The following code initializes a session to connect to your database with the cassandra-driver, and it sets up the connection with authentication details sourced from environment variables:
import os
from cassandra.cluster import Cluster
from cassandra.auth import PlainTextAuthProvider
auth_provider = PlainTextAuthProvider(username='cassandra', password='cassandra')

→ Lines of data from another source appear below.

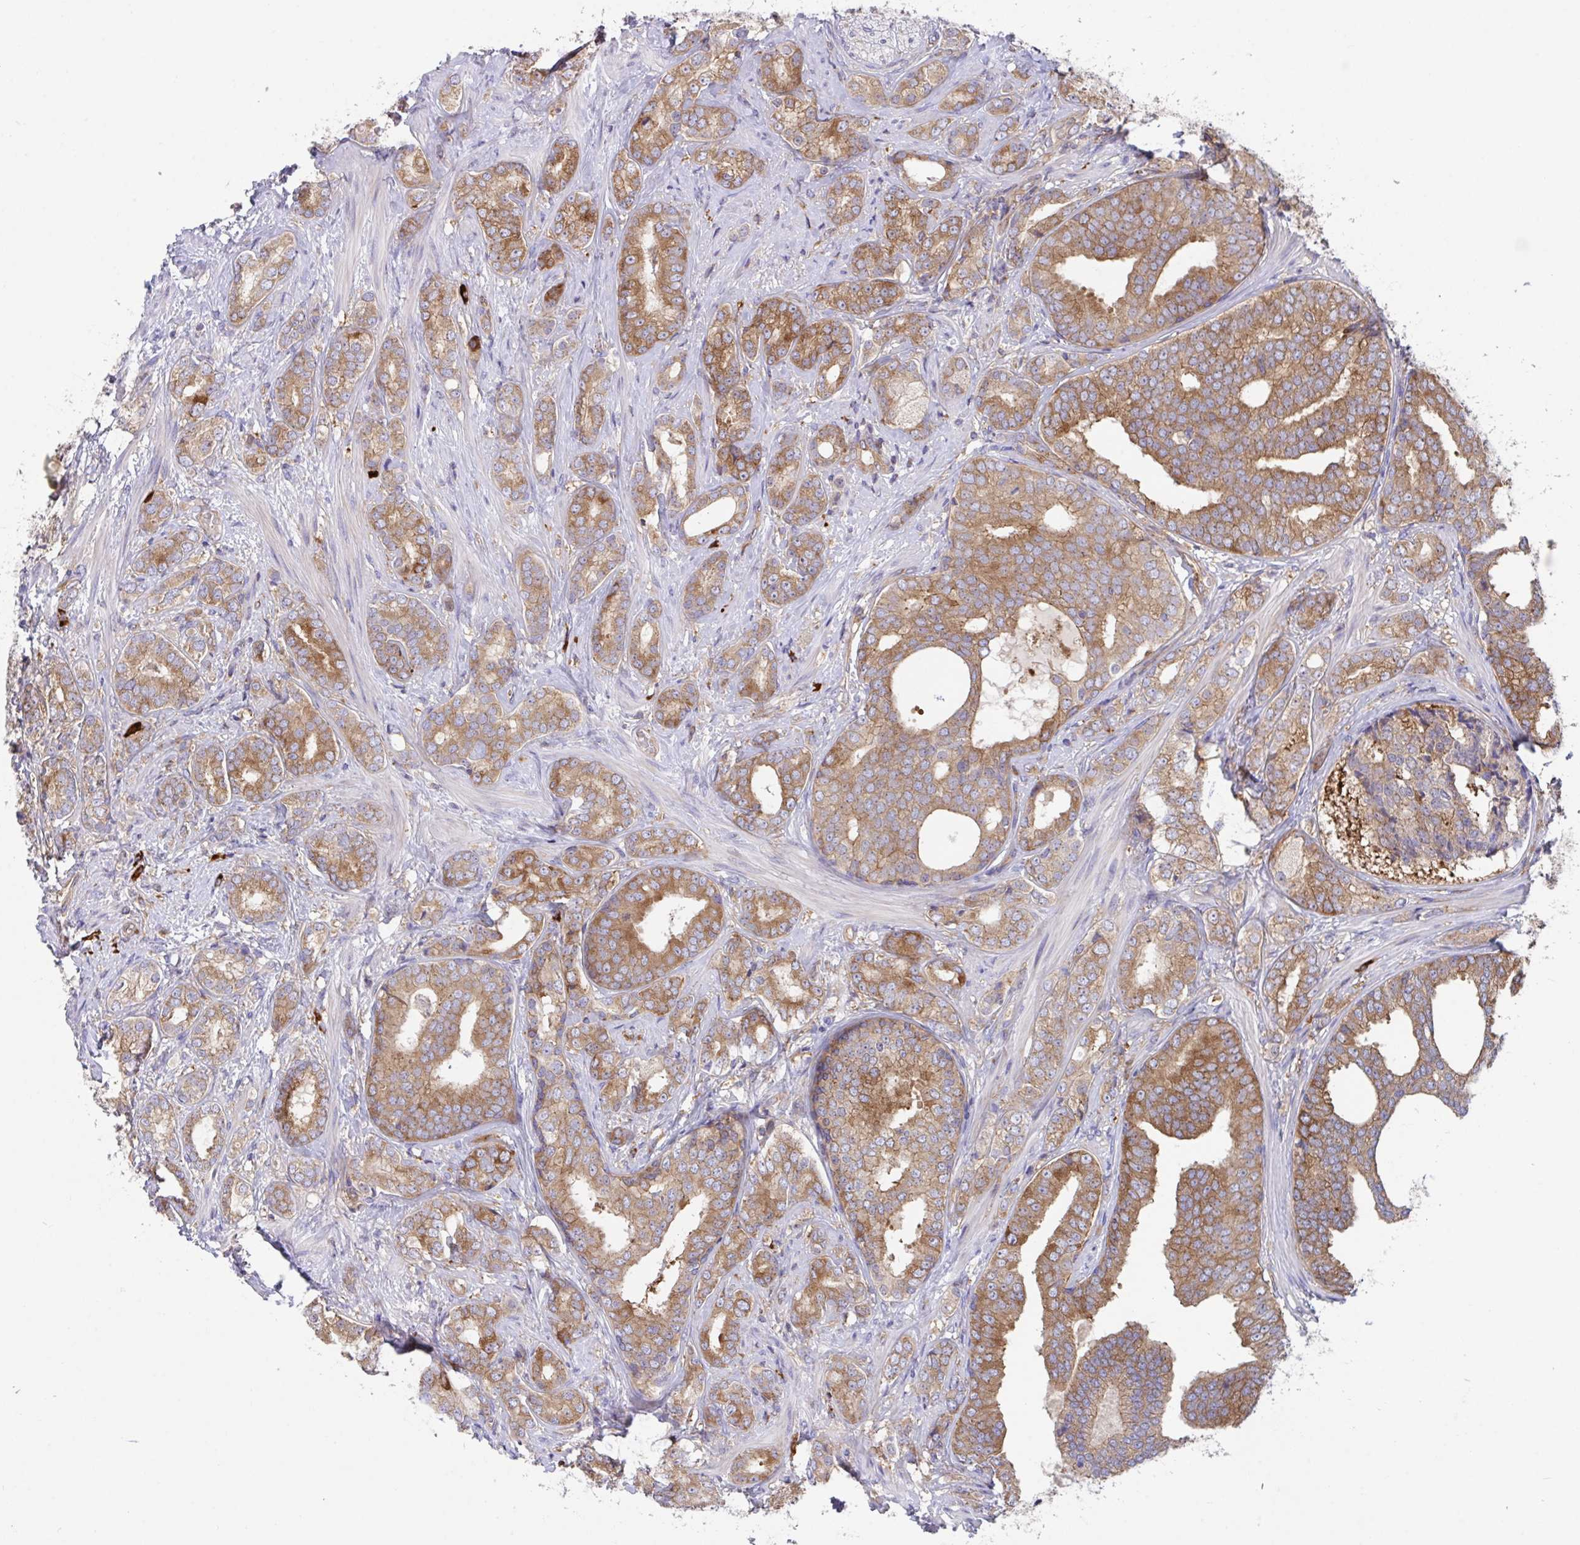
{"staining": {"intensity": "moderate", "quantity": ">75%", "location": "cytoplasmic/membranous"}, "tissue": "prostate cancer", "cell_type": "Tumor cells", "image_type": "cancer", "snomed": [{"axis": "morphology", "description": "Adenocarcinoma, High grade"}, {"axis": "topography", "description": "Prostate"}], "caption": "An image showing moderate cytoplasmic/membranous expression in approximately >75% of tumor cells in prostate cancer, as visualized by brown immunohistochemical staining.", "gene": "YARS2", "patient": {"sex": "male", "age": 62}}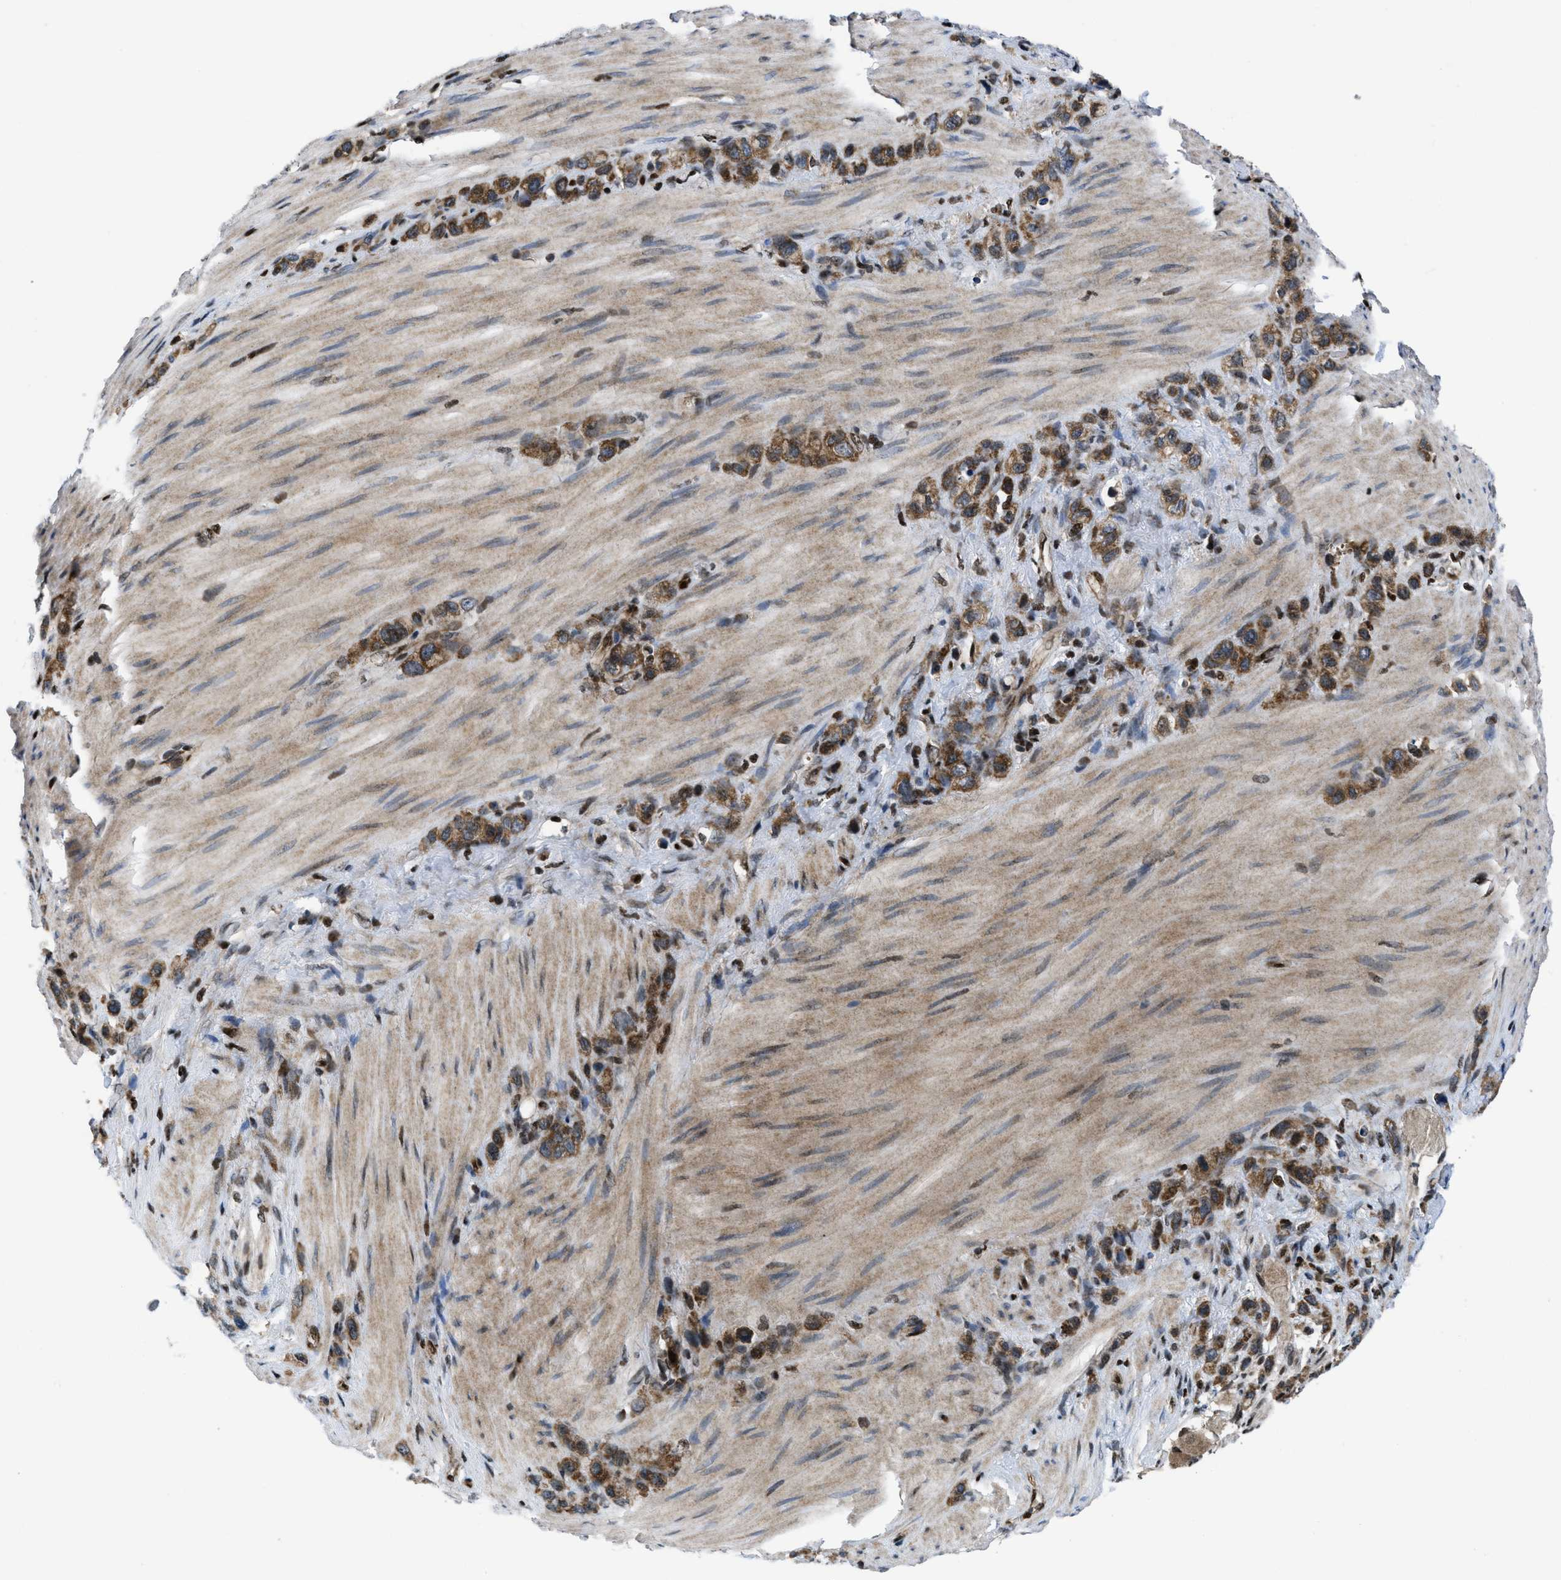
{"staining": {"intensity": "moderate", "quantity": ">75%", "location": "cytoplasmic/membranous"}, "tissue": "stomach cancer", "cell_type": "Tumor cells", "image_type": "cancer", "snomed": [{"axis": "morphology", "description": "Adenocarcinoma, NOS"}, {"axis": "morphology", "description": "Adenocarcinoma, High grade"}, {"axis": "topography", "description": "Stomach, upper"}, {"axis": "topography", "description": "Stomach, lower"}], "caption": "Adenocarcinoma (high-grade) (stomach) stained with IHC reveals moderate cytoplasmic/membranous staining in about >75% of tumor cells.", "gene": "PPP2CB", "patient": {"sex": "female", "age": 65}}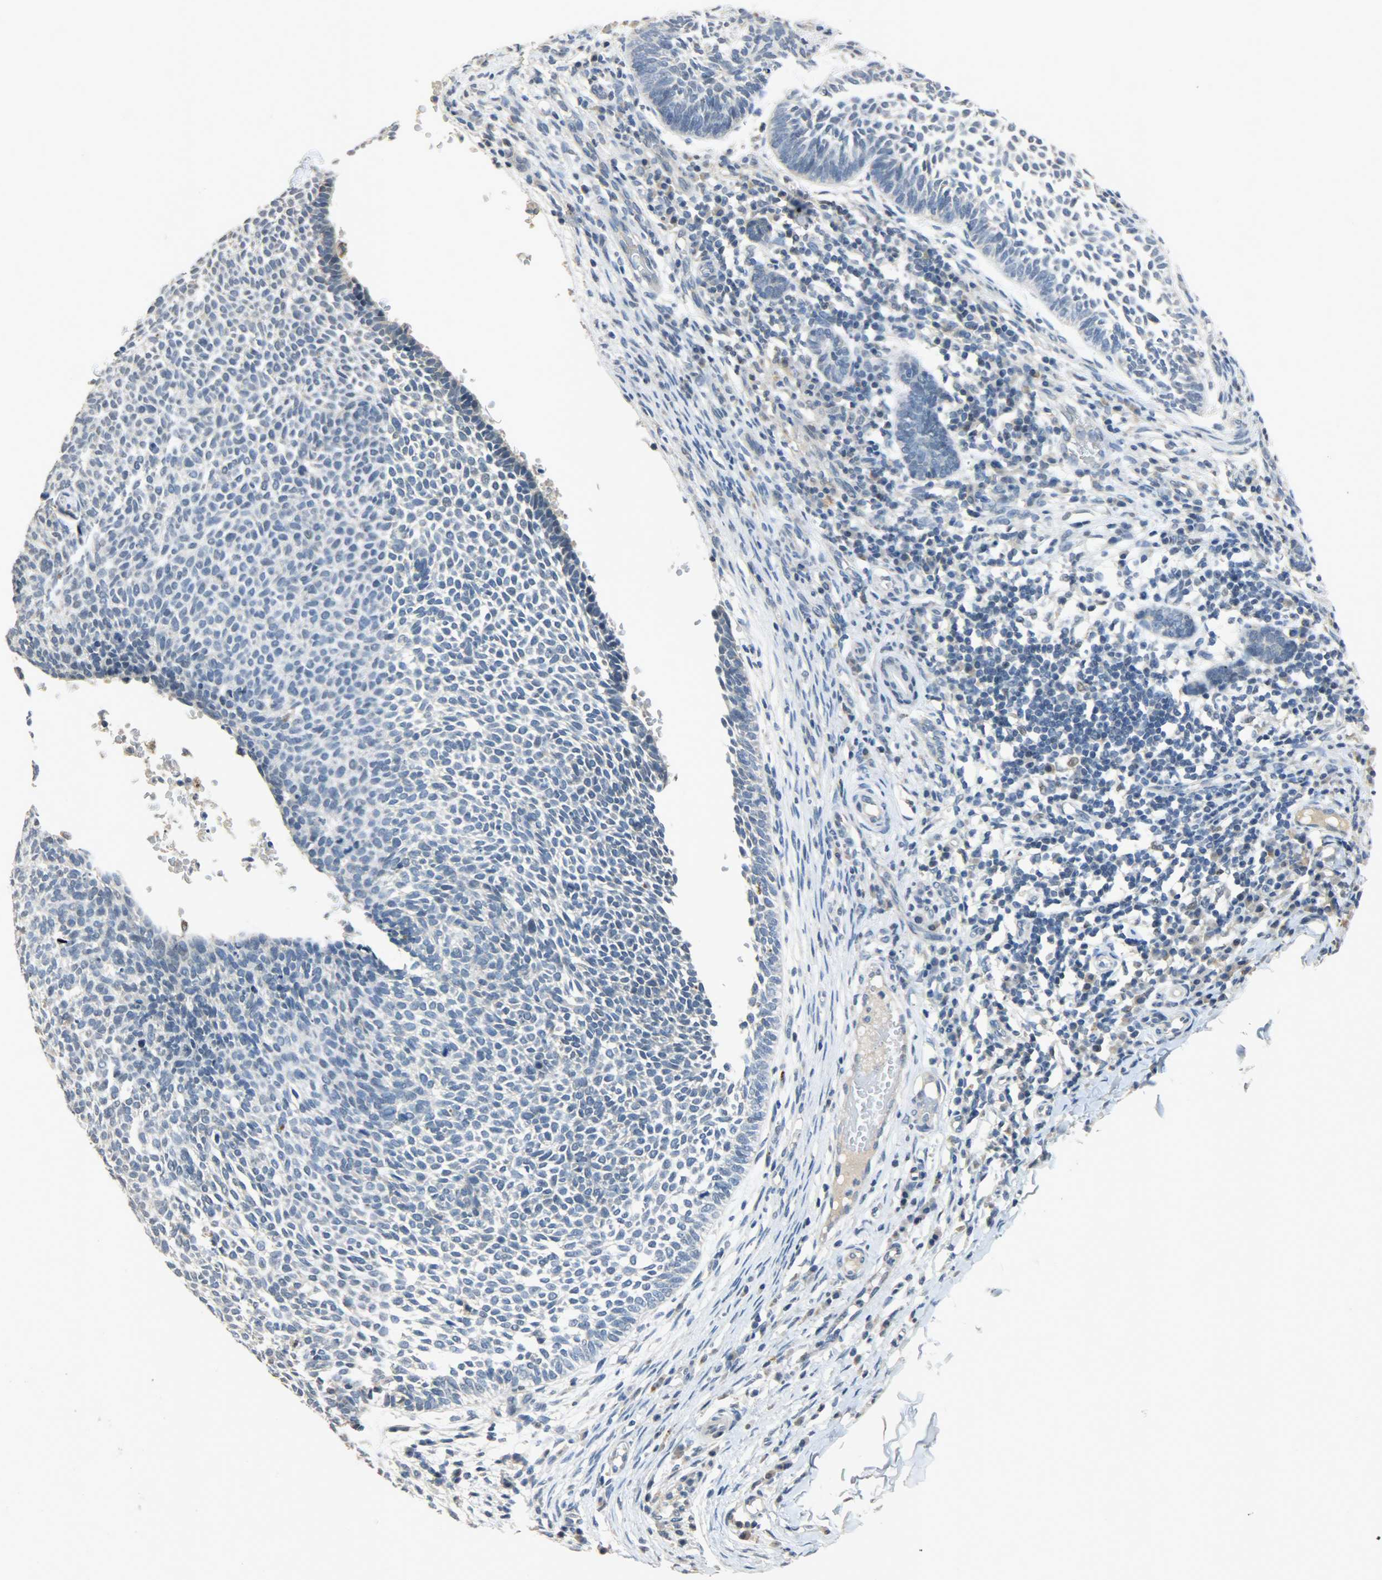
{"staining": {"intensity": "negative", "quantity": "none", "location": "none"}, "tissue": "skin cancer", "cell_type": "Tumor cells", "image_type": "cancer", "snomed": [{"axis": "morphology", "description": "Normal tissue, NOS"}, {"axis": "morphology", "description": "Basal cell carcinoma"}, {"axis": "topography", "description": "Skin"}], "caption": "Immunohistochemistry image of neoplastic tissue: skin cancer (basal cell carcinoma) stained with DAB shows no significant protein positivity in tumor cells.", "gene": "DNAJB6", "patient": {"sex": "male", "age": 87}}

cluster = Cluster(auth_provider=auth_provider)
session = cluster.connect()
Create a table and vector-compatible Storage Attached Index (SAI)
Create a table named vector_test in your database with columns for an integer id, text, and a 5-dimensional vector.
Then, create a custom index on the vector column of this table using a storage-attached index with a dot product similarity function for efficient vector searches.
keyspace = "cycling"
v_dimension = 5
session.execute((
"CREATE TABLE IF NOT EXISTS {keyspace}.vector_test (id INT PRIMARY KEY, "
"text TEXT, vector VECTOR<FLOAT,{v_dimension}>);"
).format(keyspace=keyspace, v_dimension=v_dimension))
session.execute((
"CREATE CUSTOM INDEX IF NOT EXISTS idx_vector_test "
"ON {keyspace}.vector_test "
"(vector) USING 'StorageAttachedIndex' WITH OPTIONS = "
"{{'similarity_function' : 'cosine'}};"
).format(keyspace=keyspace))
Load data
Insert a few documents with embeddings into the collection.
text_blocks = [
(1, "ChatGPT integrated sneakers that talk to you", [0.1, 0.15, 0.3, 0.12, 0.05]),
(2, "An AI quilt to help you sleep forever", [0.45, 0.09, 0.01, 0.2, 0.11]),
(3, "A deep learning display that controls your mood", [0.1, 0.05, 0.08, 0.3, 0.6]),
]
for block in text_blocks:
id, text, vector = block
session.execute(
f"INSERT INTO {keyspace}.vector_test (id, text, vector) VALUES (%s, %s, %s)",
(id, text, vector)
)
Perform a similarity search
Find documents that are close to a specific vector embedding.
ann_query = (
f"SELECT id, text, similarity_cosine(vector, [0.15, 0.1, 0.1, 0.35, 0.55]) as sim FROM {keyspace}.vector_test "
"ORDER BY vector ANN OF [0.15, 0.1, 0.1, 0.35, 0.55] LIMIT 2"
)
for row in session.execute(ann_query):
print(f"[{row.id}] \"{row.text}\" (sim: {row.sim:.4f})")
The Python driver is now connected to your database, a set of vector embeddings has been loaded, and a similarity search to find vectors that are close to the one in your query has been performed.